Pull out each line below that contains the word "orgánicos", and copy every such line in full.

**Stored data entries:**

┌──

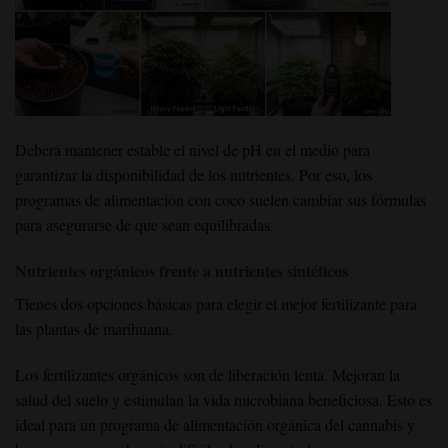
Deberá mantener estable el nivel de pH en el medio para
garantizar la disponibilidad de los nutrientes. Por eso, los
programas de alimentación con coco suelen cambiar sus fórmulas
para asegurarse de que sean equilibradas.
Nutrientes orgánicos frente a nutrientes sintéticos
Tienes dos opciones básicas para elegir el mejor fertilizante para
las plantas de marihuana.
Los fertilizantes orgánicos son de liberación lenta. Mejoran la
salud del suelo y estimulan la vida microbiana beneficiosa. Esto es
ideal para un programa de alimentación orgánica del cannabis y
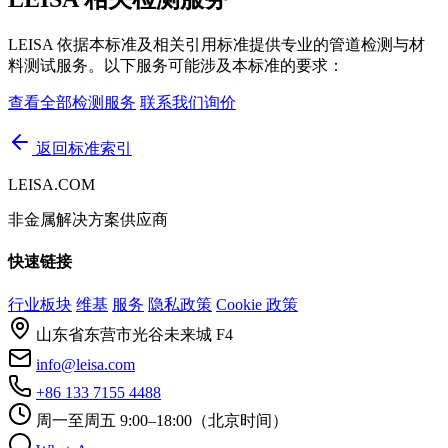
LEISA 依据本标准及相关引用标准提供专业的管道检测与材
料测试服务。以下服务可能涉及本标准的要求：
查看全部检测服务
联系我们询价
返回标准索引
LEISA.COM
非金属解决方案供应商
快速链接
行业板块
维基
服务
隐私政策
Cookie 政策
山东省东营市光谷未来城 F4
info@leisa.com
+86 133 7155 4488
周一至周五 9:00–18:00（北京时间）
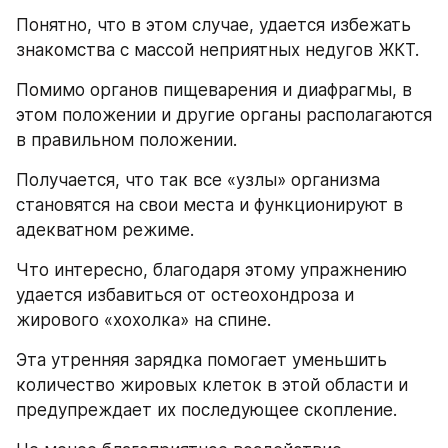
Понятно, что в этом случае, удается избежать 
знакомства с массой неприятных недугов ЖКТ.
Помимо органов пищеварения и диафрагмы, в 
этом положении и другие органы располагаются 
в правильном положении.
Получается, что так все «узлы» организма 
становятся на свои места и функционируют в 
адекватном режиме.
Что интересно, благодаря этому упражнению 
удается избавиться от остеохондроза и 
жирового «хохолка» на спине.
Эта утренняя зарядка помогает уменьшить 
количество жировых клеток в этой области и 
предупреждает их последующее скопление.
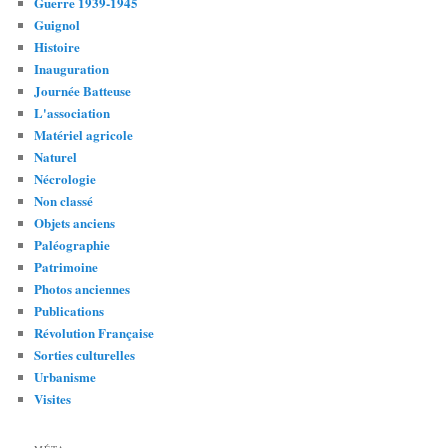
Guerre 1939-1945
Guignol
Histoire
Inauguration
Journée Batteuse
L'association
Matériel agricole
Naturel
Nécrologie
Non classé
Objets anciens
Paléographie
Patrimoine
Photos anciennes
Publications
Révolution Française
Sorties culturelles
Urbanisme
Visites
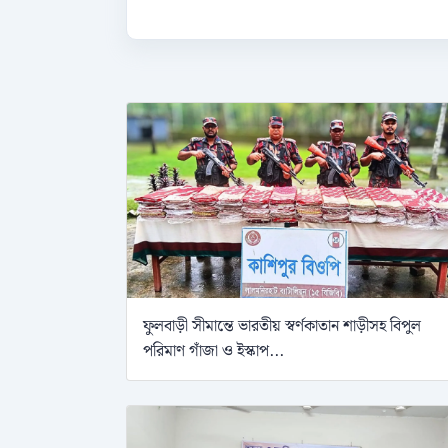
ফুলবাড়ী সীমান্তে ভারতীয় স্বর্ণকাতান শাড়ীসহ বিপুল
পরিমাণ গাঁজা ও ইস্কাপ...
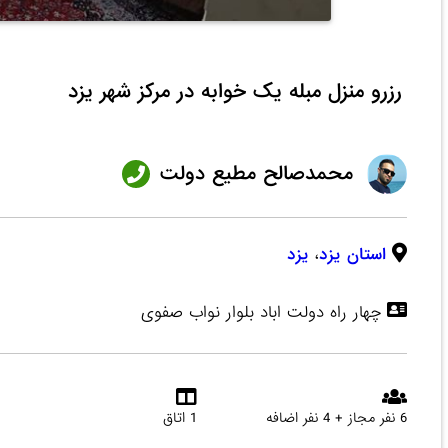
رزرو منزل مبله یک خوابه در مرکز شهر یزد
محمدصالح مطیع دولت
استان یزد
،
یزد
چهار راه دولت اباد بلوار نواب صفوی
6 نفر مجاز + 4 نفر اضافه
1 اتاق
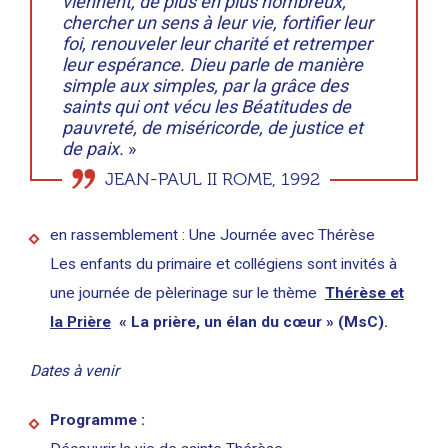
viennent, de plus en plus nombreux,
chercher un sens à leur vie, fortifier leur
foi, renouveler leur charité et retremper
leur espérance. Dieu parle de manière
simple aux simples, par la grâce des
saints qui ont vécu les Béatitudes de
pauvreté, de miséricorde, de justice et
de paix.
»
JEAN-PAUL II ROME, 1992
en rassemblement : Une Journée avec Thérèse
Les enfants du primaire et collégiens sont invités à
une journée de pèlerinage sur le thème
Thérèse et
la Prière
« La prière, un élan du cœur » (MsC).
Dates à venir
Programme :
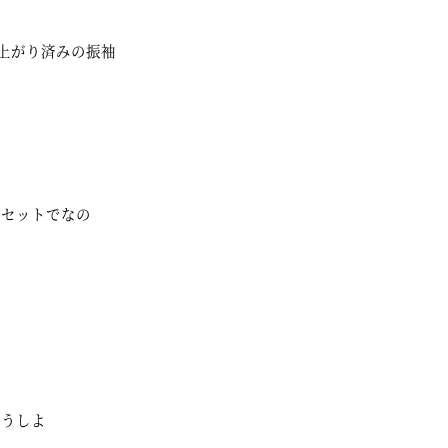
上がり済みの振袖
ルセットでなの
どうしよ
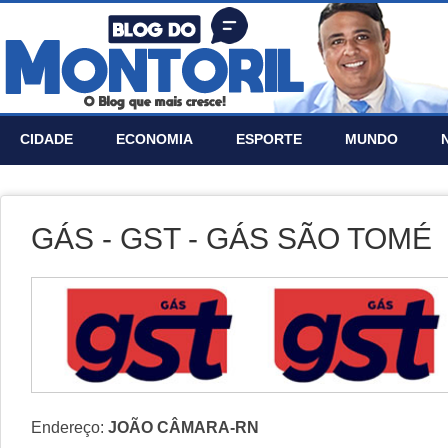
CIDADE
ECONOMIA
ESPORTE
MUNDO
GÁS - GST - GÁS SÃO TOMÉ
Endereço:
JOÃO CÂMARA-RN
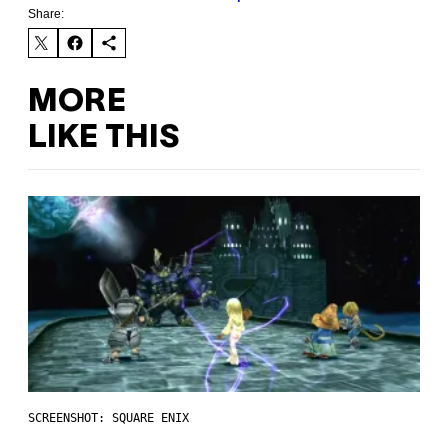
Share:
MORE
LIKE THIS
SCREENSHOT: SQUARE ENIX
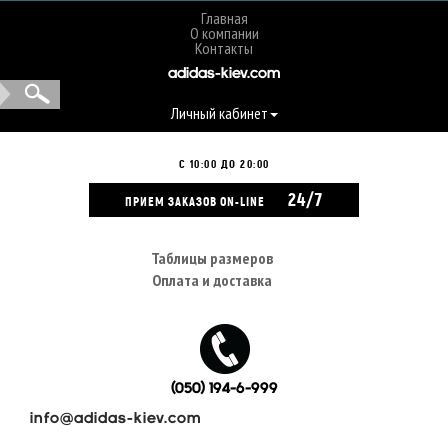
Главная
О компании
Контакты
adidas-kiev.com
Личный кабинет
С 10:00 ДО 20:00
24/7
ПРИЕМ ЗАКАЗОВ ON-LINE
Таблицы размеров
Оплата и доставка
(050) 194-6-999
info@adidas-kiev.com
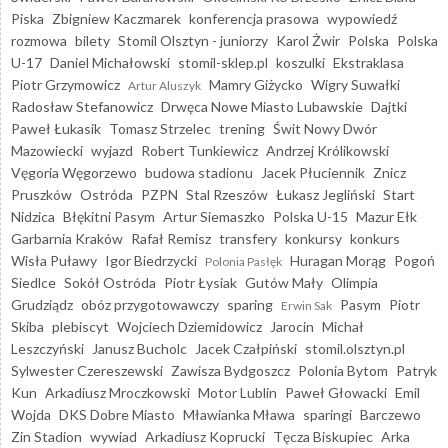
Piska
Zbigniew Kaczmarek
konferencja prasowa
wypowiedź
rozmowa
bilety
Stomil Olsztyn - juniorzy
Karol Żwir
Polska
Polska
U-17
Daniel Michałowski
stomil-sklep.pl
koszulki
Ekstraklasa
Piotr Grzymowicz
Mamry Giżycko
Wigry Suwałki
Artur Aluszyk
Radosław Stefanowicz
Drwęca Nowe Miasto Lubawskie
Dajtki
Paweł Łukasik
Tomasz Strzelec
trening
Świt Nowy Dwór
Mazowiecki
wyjazd
Robert Tunkiewicz
Andrzej Królikowski
Vęgoria Węgorzewo
budowa stadionu
Jacek Płuciennik
Znicz
Pruszków
Ostróda
PZPN
Stal Rzeszów
Łukasz Jegliński
Start
Nidzica
Błękitni Pasym
Artur Siemaszko
Polska U-15
Mazur Ełk
Garbarnia Kraków
Rafał Remisz
transfery
konkursy
konkurs
Wisła Puławy
Igor Biedrzycki
Huragan Morąg
Pogoń
Polonia Pasłęk
Siedlce
Sokół Ostróda
Piotr Łysiak
Gutów Mały
Olimpia
Grudziądz
obóz przygotowawczy
sparing
Pasym
Piotr
Erwin Sak
Skiba
plebiscyt
Wojciech Dziemidowicz
Jarocin
Michał
Leszczyński
Janusz Bucholc
Jacek Czałpiński
stomil.olsztyn.pl
Sylwester Czereszewski
Zawisza Bydgoszcz
Polonia Bytom
Patryk
Kun
Arkadiusz Mroczkowski
Motor Lublin
Paweł Głowacki
Emil
Wojda
DKS Dobre Miasto
Mławianka Mława
sparingi
Barczewo
Zin Stadion
wywiad
Arkadiusz Koprucki
Tęcza Biskupiec
Arka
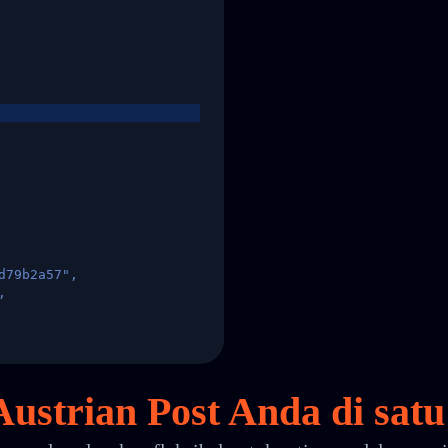
d79b2a57",
,
States",
ustrian Post Anda di
satu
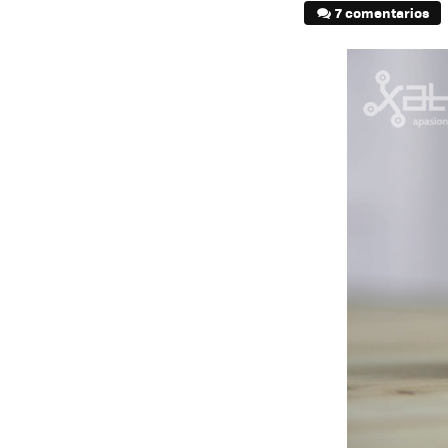
7 comentarios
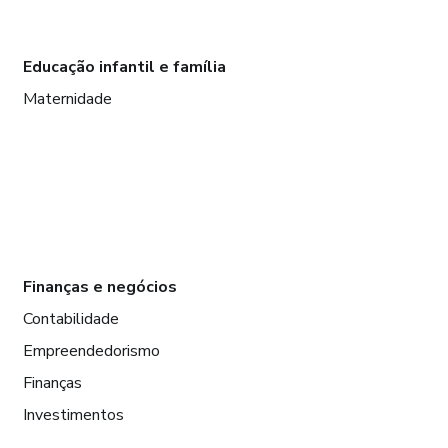
Educação infantil e família
Maternidade
Finanças e negócios
Contabilidade
Empreendedorismo
Finanças
Investimentos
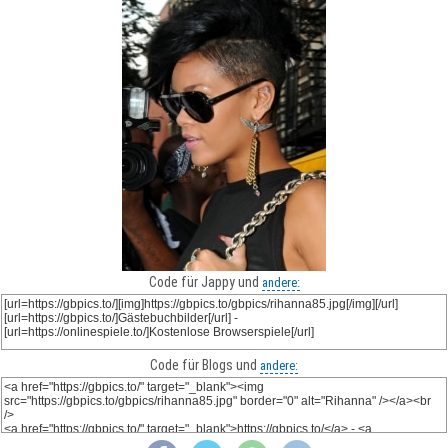
Code für Jappy und
andere:
Code für Blogs und
andere:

└──

**Exercise answer:**
Nutrientes orgánicos frente a nutrientes sintéticos
Los fertilizantes orgánicos son de liberación lenta. Mejoran la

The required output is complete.